McALLEN — The trial of a state judge accused of bribery could take place later this year.
That news comes after counsel for Judge Rodolfo “Rudy” Delgado filed for a continuance Monday that would take the trial to late August at the earliest.
Citing “voluminous documents and recordings,” of discovery to sift through, Delgado’s attorney, Michael W. McCrum filed a motion for continuance in his client’s federal bribery trial — currently set for a month from now, records show.
“… The government provided six computer disks of discovery, containing voluminous documents and recordings,” the motion states.
In the motion, McCrum makes mention of the government’s plan to provide more documents of discovery this week.
“Government counsel indicated that undersigned counsel should expect this second production of discovery also to be voluminous.”
Representatives for the government also noted a superseding indictment is “possible,” the motion states.
McCrum noted he would be tied up in separate trials in the months of May, June, July and August, and asked the court to consider a new trial setting for his client on Aug. 27, Sept. 10 or Oct. 1, court records show.
“Because of all of the above factors, government counsel and undersigned counsel are in agreement that a request to continue the trial setting is appropriate,” the motion filed Monday states.
It was just a month ago that a Houston grand jury returned a six-count indictment against Delgado, alleging that the longtime judge took bribes on at least three different occasions.
Delgado faces three counts of federal program bribery and three counts of violating the travel act, according to the indictment.
The indictment outlines three incidents in which Delgado took bribes in exchange for a favorable decision for the client of a local attorney.
In the first incident, Delgado solicited and accepted cash from an attorney in a case involving a federal program. Delgado allegedly ordered the client’s arrest in June 2016 after that person failed to meet the conditions of their release, but an arrest was not made until December 2016.
After the arrest, the attorney “paid Delgado approximately $260 in U.S. currency in exchange for Delgado’s agreement to release (the client) on a personal bond,” the indictment reads.
In a second incident, the judge is alleged to have taken a bribe in exchange for granting a lawyer’s client a personal bond and his release from jail, the court record states.
The last alleged bribe, where more than $5,000 was given to Delgado, took place in January of this year.
Following the indictment, the State Commission on Judicial Conduct suspended Delgado without pay until further notice from the commission.

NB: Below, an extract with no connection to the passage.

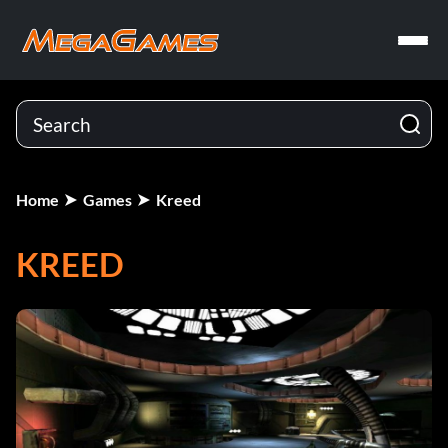
Home
Games
Kreed
KREED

The 64-year-old Edinburg resident, who has been free on a $100,000 bond since his initial appearance in McAllen federal court in early February, was expected to be arraigned March 9 in Houston before U.S. Magistrate Judge Christina A. Bryan but Delgado pleaded not guilty in a motion filed March 5 and did not appear before the court, court records show.
If convicted of the bribery charges, Delgado faces a maximum of 10 years in federal prison and up to $250,000 in fines.
Delgado’s trial, once set, is expected to take about a week to complete, the record states.
A decision from the court on the motion for continuance is expected later this week.